In this book, Jan Swafford, himself a composer and author, has tried to present the facts about Beethoven, without the romanticised myths that started growing about him while he was still alive. While Beethoven was a great artist, it seems that he had a very limited capacity for life outside music. He was idealistic and irascible, and at times quite petty. He quarrelled with his friends and benefactors, and spent many years in a bitter custody battle with his sister-in-law over his nephew Karl. He fell in love with women who were unattainable, and he never married.

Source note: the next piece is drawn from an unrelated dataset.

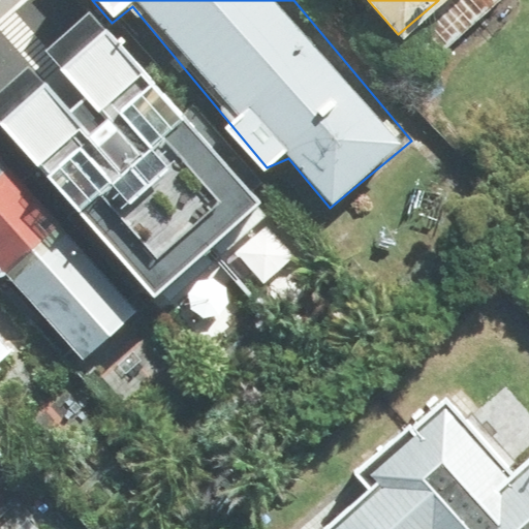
[(95,12),(0,95),(0,123),(155,299),(265,204),(95,12)]
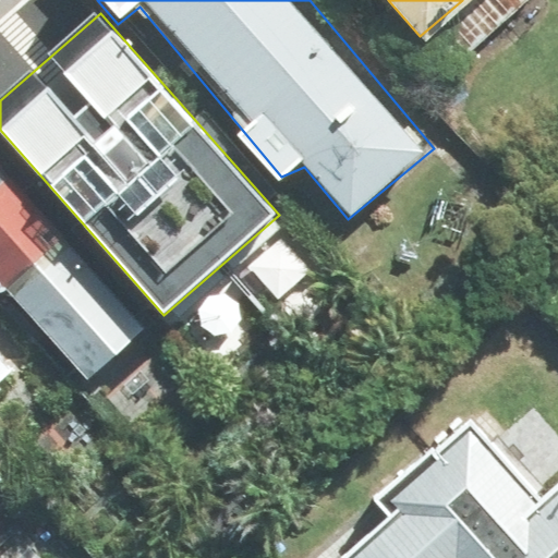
[(147,334),(0,171),(0,316),(10,307),(84,390),(147,334)]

‘For well and ill, what Beethoven had been in his teens had not fundamentally changed. He had never grown into social maturity. He was never able to understand anything through another person’s eyes, could see the world only though his own lense.’
For me (a non-musician) the most interesting parts of the book were those that provided biographic detail, and properly set Beethoven’s life in the history of the times (which quickly moved from the Enlightenment to revolution and war across Europe). Was Beethoven a revolutionary? Mr Swafford portrays him as a composer whose work evolved, whose work drew from earlier composers including Mozart and Hayden. Intriguing. I felt sorry for Beethoven as he battled his progressive deafness, his ill health, his increasing paranoia. I may not understand the technical aspects of his music, but I love listening to it. Especially the Ninth Symphony.
‘The gulf between Beethoven’s music and his life, the exaltation and the darkness, only widened in his age.’